Best use of an apology: Hunter Craig. The county Planning Commission unanimously recommended denial the first time around on Biscuit Run, the largest residential development proposed in county history with 3,100 housing units. Enter Craig, one of the leading developers, who hadn’t officially spoken for the project. With a few mea culpas, and a lot more money and parkland, Craig turned unanimous rejection into unanimous approval. Now if he can just find some way to apologize to those supervisors….
Best use of "green" to try to get in the black: Belvedere. With thousands of other houses ready to spring up around Charlottesville, the 675-unit Belvedere needed some way to stand out. So developer Stonehaus ditched the gated community clubhouse scheme and went all environmental on our ass, to better sell their homes off Rio Road. They launched a big PR campaign in the spring to let folks know about a proposed organic farm and rainwater harvesting and EarthCraft building standards. As Chris Schooley, Stonehaus’ director of land development, told C-VILLE: "We can make money and do a really good thing."
Best threat from a neighborhood: Shutting down Old Lynchburg Road at the county line. The Fry’s Spring Neighborhood in the city is known for their fiery speeches against developments, particularly those that look to add cars to their central street, Old Lynchburg Road (OLR), which connects the south side of town to UVA. When relief didn’t seem in sight, the Fry’s Spring neighbors asked City Council to consider closing OLR at the county line (as the neighborhood did successfully with Sunset Avenue many years ago). They didn’t get the road closed, but they did get Biscuit Run developers to promise $1.5 million for OLR road improvements—and won neighborhood of the year from the city Planning Commission to boot.
Best topic to rile a developer: Cash proffers. Cash proffers are most folks’ idea of a snoozefest, but mention cash proffers to someone who wants to turn hay fields into housing units and he might start spitting and cussing to beat the band. Cash proffers are supposedly voluntary contributions from developers to local governments in order to help build roads, expand schools and stock libraries for all those new people. This year, the county Board of Supervisors set a cash proffer policy that expects around $17,000 for every single family home. Developers say it makes housing less affordable, but that hasn’t stopped most of them from ponying up in order to get county approval.
![]() Wendell Wood takes the acting prize for "exasperated tones." |
Best dramatic performance by a developer: Wendell Wood. Earning the first gaveling in quite some time, Wendell Wood paced the room in frustration, interrupted a commissioner and employed exasperated tones. But he got his way, and the county Planning Commission approved a rezoning request so that he can cash in on the expansion of the National Ground Intelligence Center by leasing them building office space and an apartment building. He turned in a slightly more subdued performance for the Board of Supervisors a couple weeks later. But the result was the same: approval.

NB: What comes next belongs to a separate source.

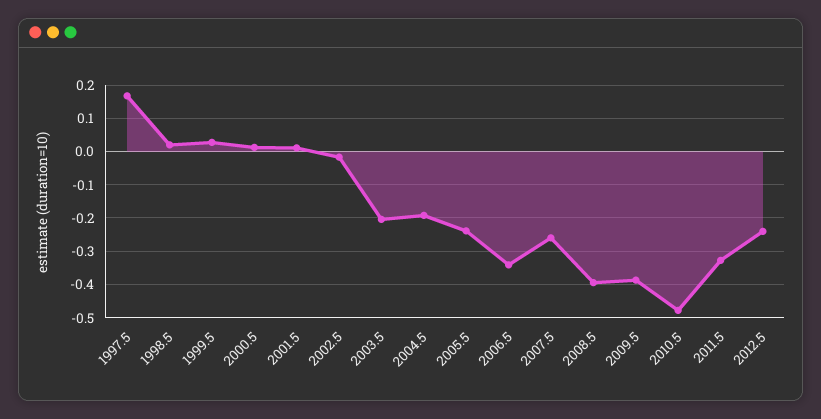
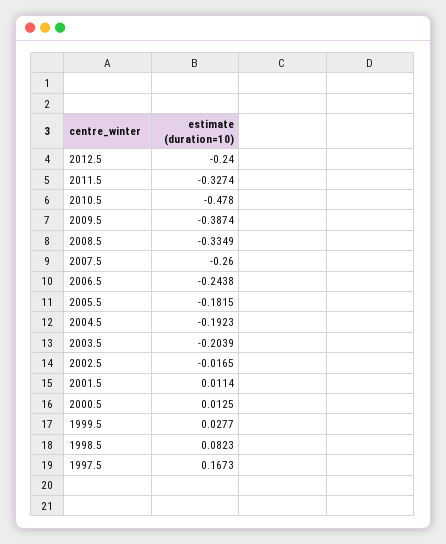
1998.5: 0.02 -> 0.0823
2005.5: -0.24 -> -0.1815
2006.5: -0.34 -> -0.2438
2008.5: -0.4 -> -0.3349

![]() Dennis Rooker and other county supervisors were treated to a more subdued performance by Wood, but still applauded (so to speak). |
Best whipping boy: Hollymead Town Center. Whenever reviewing a new development proposal, county planning commissioners keep coming back to Hollymead—particularly the mass grading of the site in 2003—as an example of how not to do things. Other developments, from North Pointe on Route 29N to Biscuit Run on the south side of town, have to jump through a lot more hoops now when it comes to erosion and sediment control plans, thanks to Wendell Wood and company’s missteps. And because the Target appeared much sooner than the housing, county leaders want promises that developers will build both housing and commercial buildings at roughly the same time.